We now have a rolling chassis almost ready for action. We have bolted on all of the various parts and set up the car. Here is how we did it. Photo by Rob Fisher
Our Dirt Late Model project car has been undergoing a lot of change over the past month. We installed most of the body, all of the suspension parts, the rearend, and the motor and transmission. Now comes the fun part. We are ready to set up the car. As promised, here is a detailed summary of what we did and why.
We looked at where we were going to be racing and how our driver likes to race and tried to apply the technology we have been presenting in CIRCLE TRACK over the past few years. Fortunately, we have really good sources within the top levels of Dirt Late Model racing circles and we know how the top teams think and the way they approach their racing. We also know how it should be done technically and the two, practical application and theory, are on the same track.
The first step in any first time setup is the front end geometry settings. We have already redesigned the front moment center location from what we had. Our MC was located, after dive and roll, at about 3.70 inches off the ground and 6.10 inches left of centerline. This is the dynamic location and the static location, the one at ride height, started farther left at about 18 inches left of centerline.
To get to those locations, we needed to drill new upper mount holes and then reinforce those holes with large washers welded on both sides of the square vertical tubing. We also installed Mono-Ball ball joints in both lower arms and spaced them so that the ball joints were as low as possible to take most of the angle out of the lower arms.

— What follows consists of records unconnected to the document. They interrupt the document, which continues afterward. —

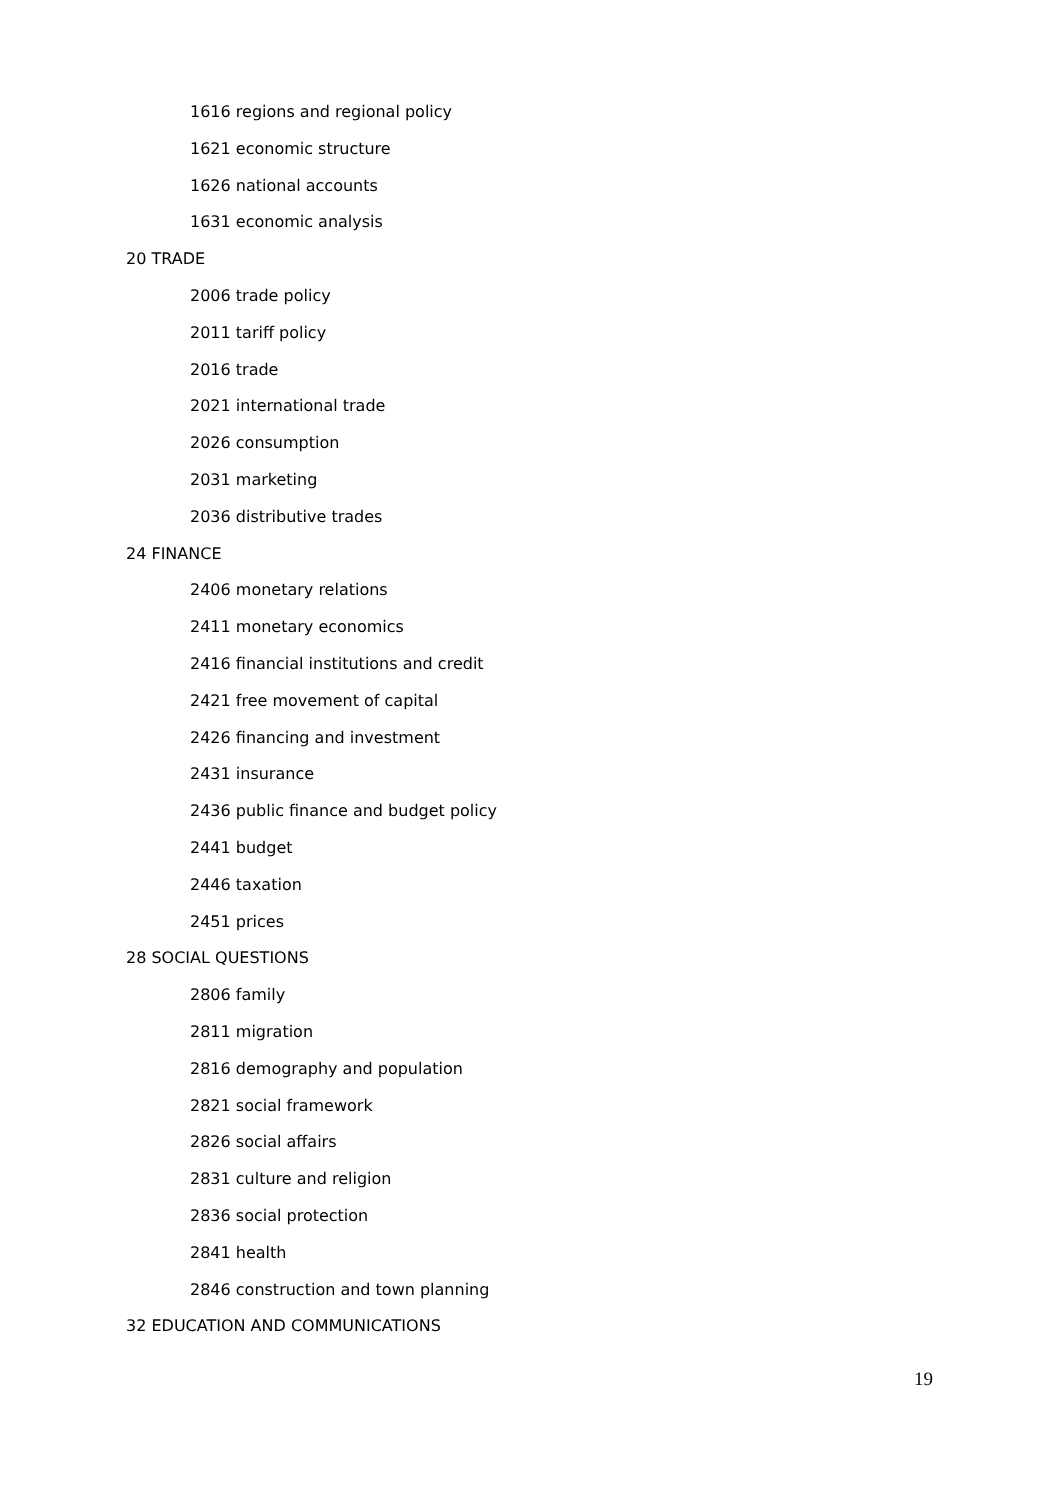1616 regions and regional policy
1621 economic structure
1626 national accounts
1631 economic analysis
20 TRADE
2006 trade policy
2011 tariff policy
2016 trade
2021 international trade
2026 consumption
2031 marketing
2036 distributive trades
24 FINANCE
2406 monetary relations
2411 monetary economics
2416 financial institutions and credit
2421 free movement of capital
2426 financing and investment
2431 insurance
2436 public finance and budget policy
2441 budget
2446 taxation
2451 prices
28 SOCIAL QUESTIONS
2806 family
2811 migration
2816 demography and population
2821 social framework
2826 social affairs
2831 culture and religion
2836 social protection
2841 health
2846 construction and town planning
32 EDUCATION AND COMMUNICATIONS
19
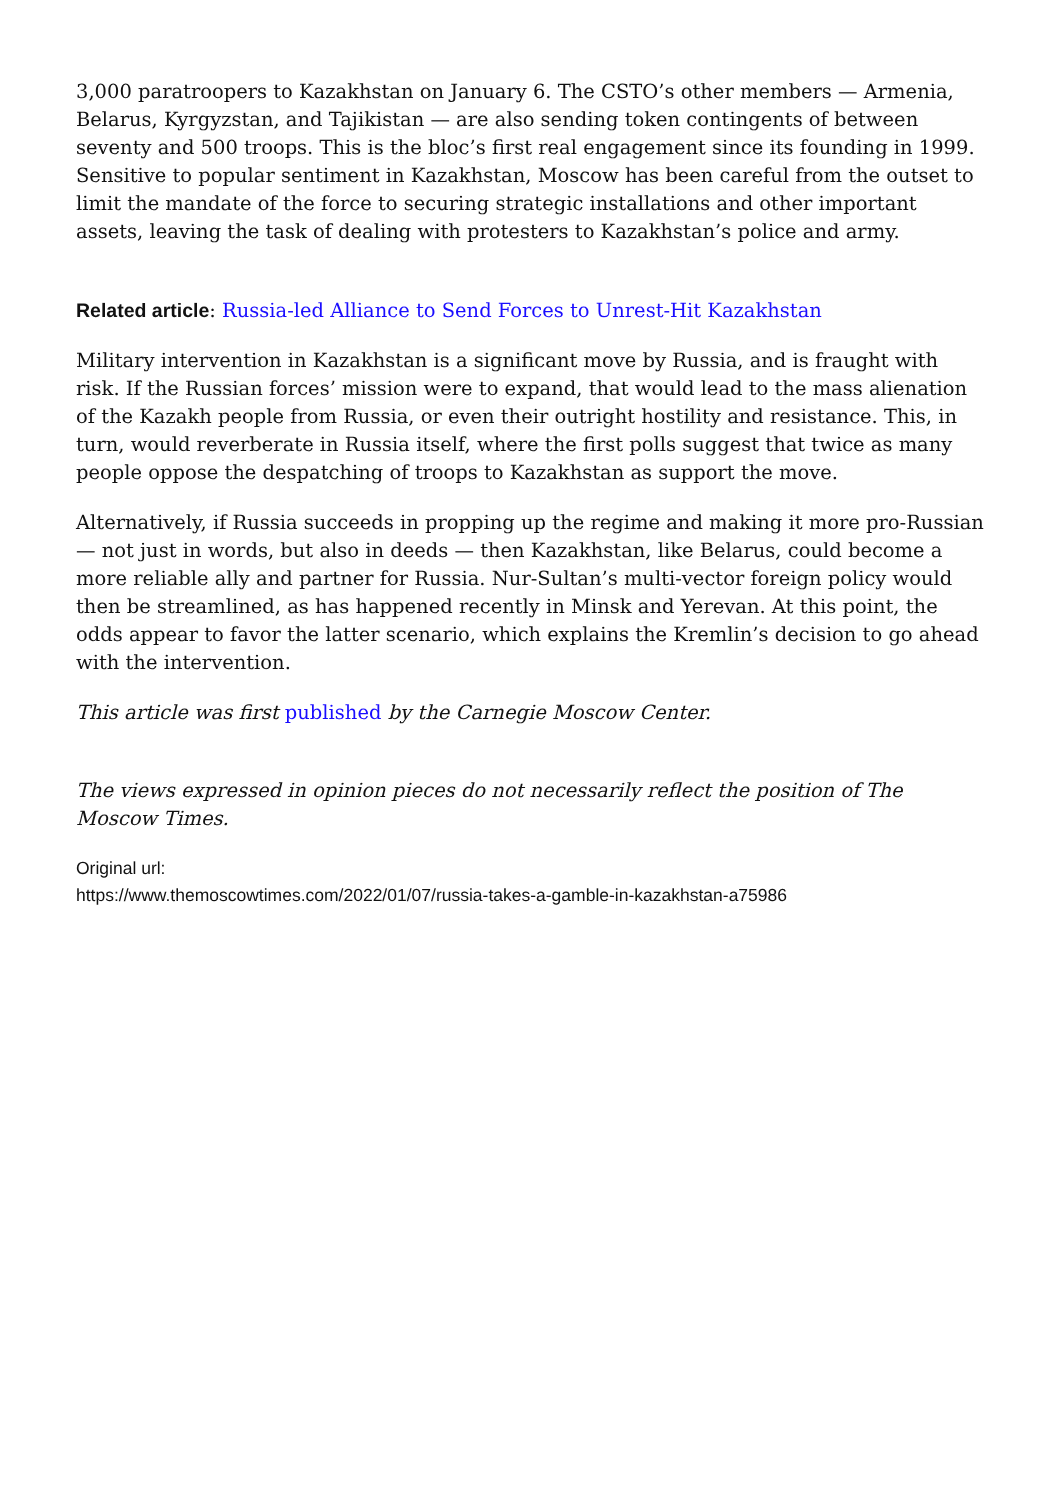3,000 paratroopers to Kazakhstan on January 6. The CSTO’s other members — Armenia, Belarus, Kyrgyzstan, and Tajikistan — are also sending token contingents of between seventy and 500 troops. This is the bloc’s first real engagement since its founding in 1999. Sensitive to popular sentiment in Kazakhstan, Moscow has been careful from the outset to limit the mandate of the force to securing strategic installations and other important assets, leaving the task of dealing with protesters to Kazakhstan’s police and army.
Related article: Russia-led Alliance to Send Forces to Unrest-Hit Kazakhstan
Military intervention in Kazakhstan is a significant move by Russia, and is fraught with risk. If the Russian forces’ mission were to expand, that would lead to the mass alienation of the Kazakh people from Russia, or even their outright hostility and resistance. This, in turn, would reverberate in Russia itself, where the first polls suggest that twice as many people oppose the despatching of troops to Kazakhstan as support the move.
Alternatively, if Russia succeeds in propping up the regime and making it more pro-Russian — not just in words, but also in deeds — then Kazakhstan, like Belarus, could become a more reliable ally and partner for Russia. Nur-Sultan’s multi-vector foreign policy would then be streamlined, as has happened recently in Minsk and Yerevan. At this point, the odds appear to favor the latter scenario, which explains the Kremlin’s decision to go ahead with the intervention.
This article was first published by the Carnegie Moscow Center.
The views expressed in opinion pieces do not necessarily reflect the position of The Moscow Times.
Original url:
https://www.themoscowtimes.com/2022/01/07/russia-takes-a-gamble-in-kazakhstan-a75986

This controlled our movement and location of the MC.
Before setting our front geometry,...
Before setting our front geometry, we needed to install links to simulate the position of the spindles to where they would be in relation to the chassis when the car is assembled, at ride height and with all of the weight in it.

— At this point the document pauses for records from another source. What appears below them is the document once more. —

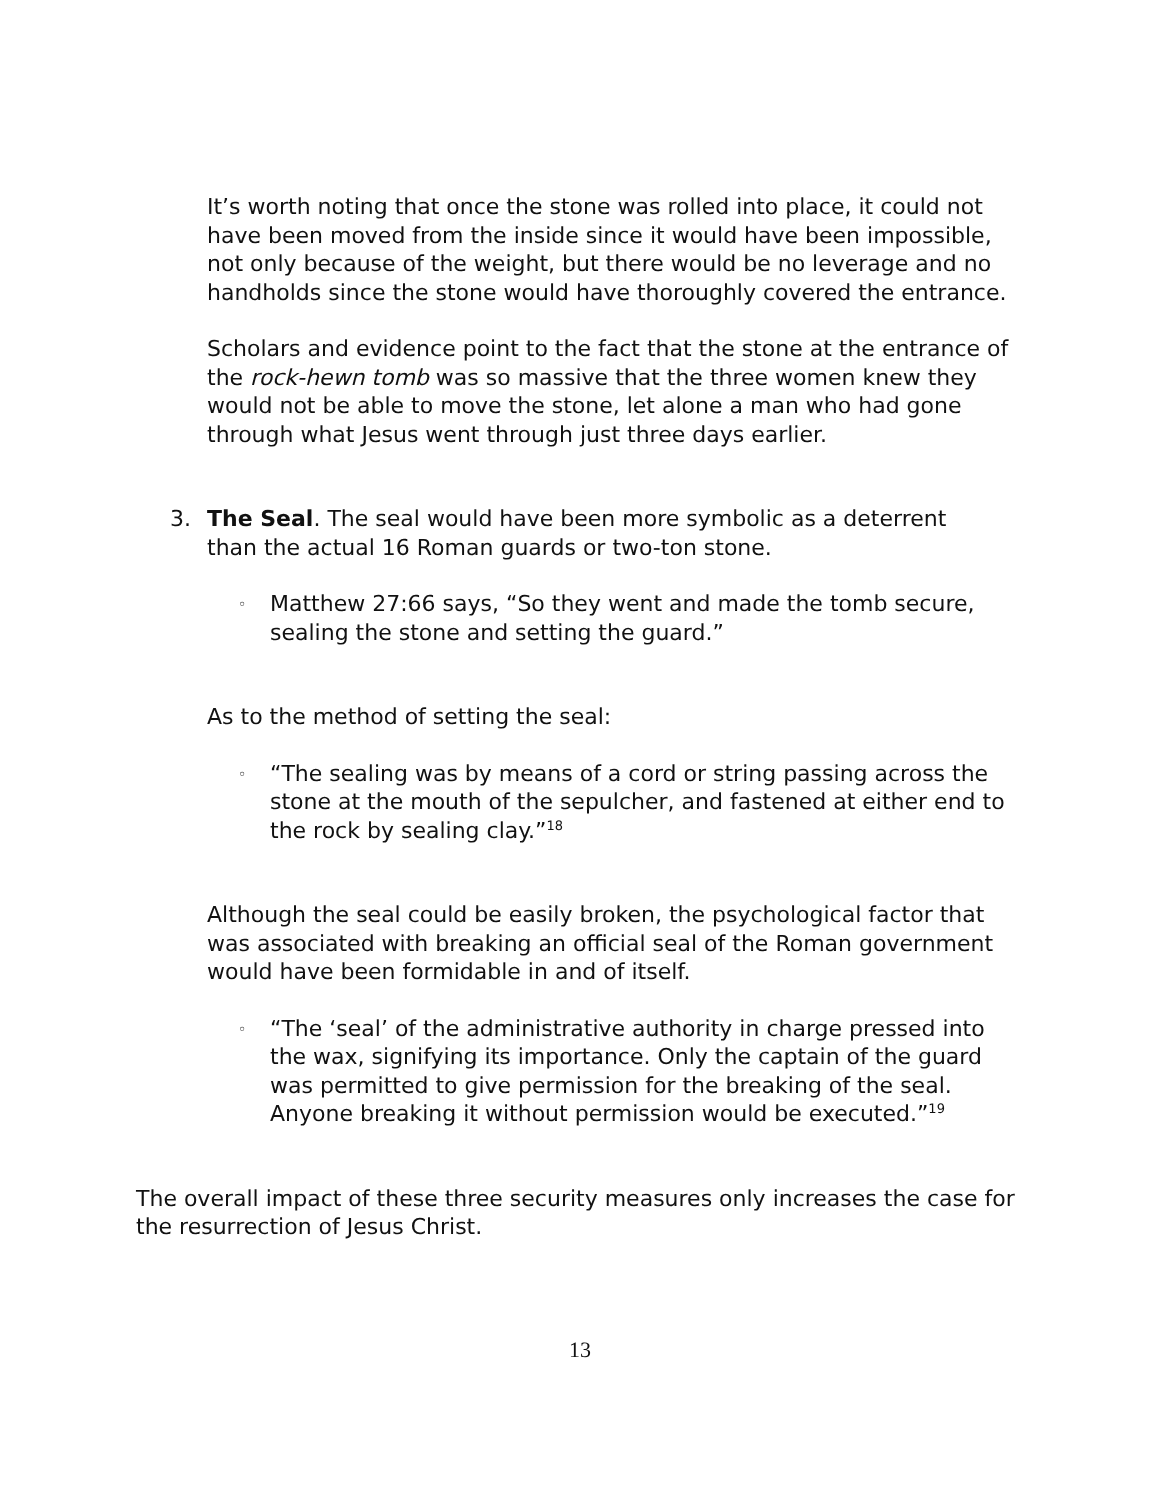It’s worth noting that once the stone was rolled into place, it could not have been moved from the inside since it would have been impossible, not only because of the weight, but there would be no leverage and no handholds since the stone would have thoroughly covered the entrance.
Scholars and evidence point to the fact that the stone at the entrance of the rock-hewn tomb was so massive that the three women knew they would not be able to move the stone, let alone a man who had gone through what Jesus went through just three days earlier.
3. The Seal. The seal would have been more symbolic as a deterrent than the actual 16 Roman guards or two-ton stone.
◦ Matthew 27:66 says, “So they went and made the tomb secure, sealing the stone and setting the guard.”
As to the method of setting the seal:
◦ “The sealing was by means of a cord or string passing across the stone at the mouth of the sepulcher, and fastened at either end to the rock by sealing clay.”<sup>18</sup>
Although the seal could be easily broken, the psychological factor that was associated with breaking an official seal of the Roman government would have been formidable in and of itself.
◦ “The ‘seal’ of the administrative authority in charge pressed into the wax, signifying its importance. Only the captain of the guard was permitted to give permission for the breaking of the seal. Anyone breaking it without permission would be executed.”<sup>19</sup>
The overall impact of these three security measures only increases the case for the resurrection of Jesus Christ.
13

We needed to set our caster, camber, and toe so we raised our car and installed links where the shocks mount that would simulate the spindle position at ride height with all of the weight on the car. These links can be made of any material, and we chose two strips of one-inch wide aluminum that would overlap. We clamped them with a vise grip plier and drilled a hole and bolted them together.
We decided on a caster split of 3.50 degrees positive caster for the RF and 2.50 degrees of positive caster for the LF. This provides some ease in turning left, but does not overly restrict turning the wheel to the right such as would be the case with a larger caster split.
The cambers we set were: LF = 2.50 degrees positive (top leaning out away from the centerline) and RF = 4.50 degrees negative (top leaning in towards the centerline). Because we will be setting this car up to be more balanced and using the left front tire more so than some setups, we did not need to put high amounts of camber in the RF.
We set toe with the steering rack centered and at 1/4-inch out, which we decided was plenty enough to stabilize the car. Some suggest higher amounts of toe, but we feel that those high numbers work best when the setup promotes a lot of front load transfer and the LF isn't working so hard. Once the LF is set up to stay loaded, high amounts of toe will work against being able to turn the car as the two front tires fight to go in separate directions.
We had already made the decision to take most of the rear steer out of the car, so when we mounted the rear links on this Z-link, swing arm car, we did so with that in mind. Both the upper and lower links are more parallel to the ground and with the bird-cage connection to the rearend provides wheel travel with little or no rear steer.